THE GLORY OF INFIRMITIES

Any affliction that brings us down to our knees before God is a blessing.

Children are the glory of marriage.  Then there is the glory of the first-born and the glory of the last-born.  The first-born is given pre-eminence in all things.  He gets the best and the biggest portions.  He goes out without being chaperoned.  He is treated with great respect by his siblings.

The last-born, on the other hand, gets all the attention.  What he wants, he gets and he gets it when he wants it.   When he cries, his parents pay attention and he knows it.  He is likely to be preferred over the other children and is more likely to be spoilt.

WHAT TO WORK ON:
1 > Answer these questions using the passage on the glory of infirmities:
(a) What does the passage call any affliction that brings us down to our knees before God?
(b) What are children said to be the glory of?
(c) How do his siblings treat the first-born?
2 > Update the passage on the glory of infirmities from "The last-born, on" to "to be spoilt.", replacing "parents" with "mother and father".

Stored data entries:
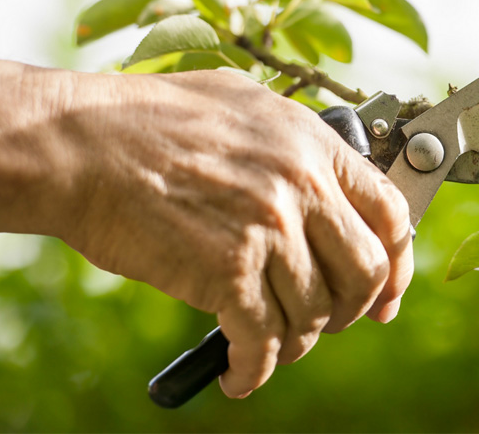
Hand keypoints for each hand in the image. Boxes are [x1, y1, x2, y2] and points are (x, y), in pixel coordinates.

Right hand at [59, 69, 412, 397]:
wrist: (81, 144)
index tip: (387, 293)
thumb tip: (322, 178)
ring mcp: (268, 229)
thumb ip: (292, 140)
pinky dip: (254, 370)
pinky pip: (263, 341)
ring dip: (297, 342)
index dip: (397, 262)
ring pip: (314, 313)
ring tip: (272, 344)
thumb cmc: (149, 119)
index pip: (390, 212)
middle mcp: (301, 186)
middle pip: (366, 272)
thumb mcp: (241, 102)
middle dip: (353, 310)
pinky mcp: (227, 272)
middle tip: (331, 321)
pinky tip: (239, 374)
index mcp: (312, 143)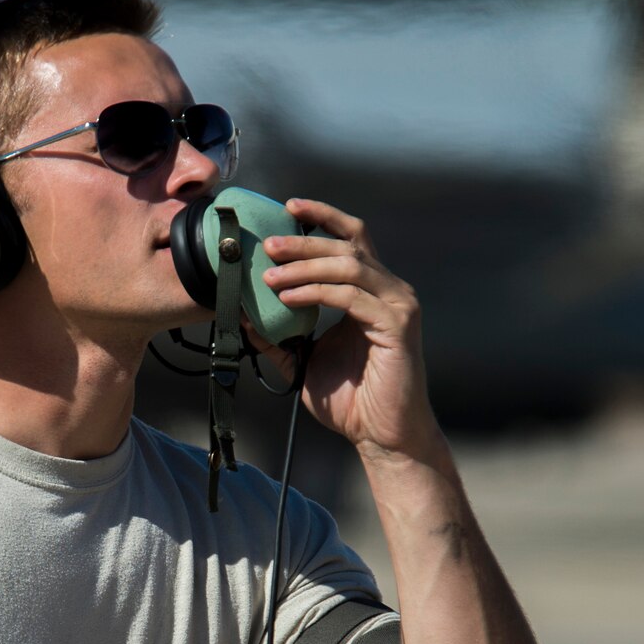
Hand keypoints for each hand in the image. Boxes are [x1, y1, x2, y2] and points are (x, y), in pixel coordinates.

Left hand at [255, 198, 444, 464]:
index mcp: (372, 292)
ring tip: (270, 274)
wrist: (381, 436)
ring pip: (350, 265)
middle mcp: (390, 291)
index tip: (288, 207)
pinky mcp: (398, 325)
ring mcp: (398, 306)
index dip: (323, 217)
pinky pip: (351, 296)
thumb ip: (279, 338)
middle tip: (267, 243)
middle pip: (347, 245)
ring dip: (305, 265)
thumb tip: (245, 316)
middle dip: (305, 239)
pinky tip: (289, 297)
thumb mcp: (305, 362)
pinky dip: (317, 292)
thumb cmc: (351, 401)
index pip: (351, 240)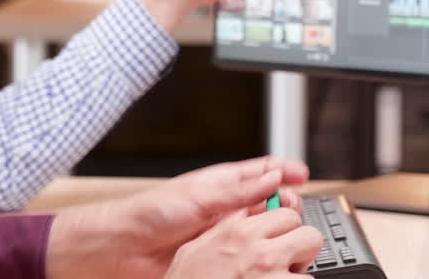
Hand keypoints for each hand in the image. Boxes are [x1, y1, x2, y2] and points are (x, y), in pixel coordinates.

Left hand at [46, 157, 318, 278]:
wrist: (126, 248)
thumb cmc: (151, 213)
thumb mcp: (201, 196)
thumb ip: (239, 190)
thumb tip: (273, 176)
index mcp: (220, 184)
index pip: (260, 172)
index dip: (283, 170)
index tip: (302, 174)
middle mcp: (224, 207)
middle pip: (268, 201)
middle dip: (286, 202)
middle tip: (295, 208)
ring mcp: (222, 232)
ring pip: (261, 228)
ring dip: (275, 228)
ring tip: (286, 231)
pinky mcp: (218, 256)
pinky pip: (246, 254)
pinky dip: (260, 252)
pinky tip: (267, 254)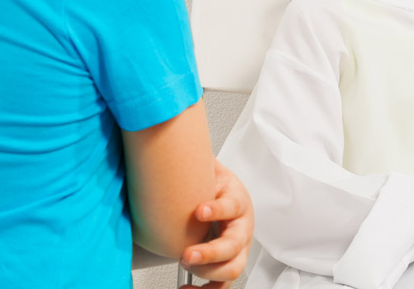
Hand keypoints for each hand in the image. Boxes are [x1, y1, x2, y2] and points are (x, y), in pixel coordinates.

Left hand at [178, 159, 253, 287]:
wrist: (219, 198)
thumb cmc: (212, 188)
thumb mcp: (207, 171)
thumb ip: (195, 161)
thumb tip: (170, 138)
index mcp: (237, 200)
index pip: (232, 205)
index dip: (218, 209)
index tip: (199, 211)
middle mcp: (242, 227)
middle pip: (236, 244)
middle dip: (211, 251)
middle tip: (186, 253)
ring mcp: (238, 248)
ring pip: (233, 267)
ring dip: (208, 271)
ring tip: (185, 262)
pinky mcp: (228, 265)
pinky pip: (222, 285)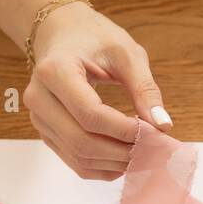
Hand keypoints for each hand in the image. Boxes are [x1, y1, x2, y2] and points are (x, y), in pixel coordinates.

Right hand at [23, 1, 170, 179]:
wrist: (61, 35)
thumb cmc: (95, 39)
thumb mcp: (126, 54)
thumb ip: (145, 89)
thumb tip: (163, 126)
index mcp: (55, 70)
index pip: (91, 114)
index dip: (124, 130)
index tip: (153, 133)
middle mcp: (39, 97)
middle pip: (82, 140)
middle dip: (121, 151)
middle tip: (152, 150)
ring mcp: (39, 118)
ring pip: (78, 156)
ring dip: (114, 163)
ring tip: (142, 154)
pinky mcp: (46, 133)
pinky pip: (75, 161)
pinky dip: (103, 167)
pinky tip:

TASK RESPONSES:
1 >
(a) A blessing.
(b) Marriage.
(c) With great respect.

2 >
The last-born, on the other hand, gets all the attention.  What he wants, he gets and he gets it when he wants it.   When he cries, his mother and father pay attention and he knows it.  He is likely to be preferred over the other children and is more likely to be spoilt.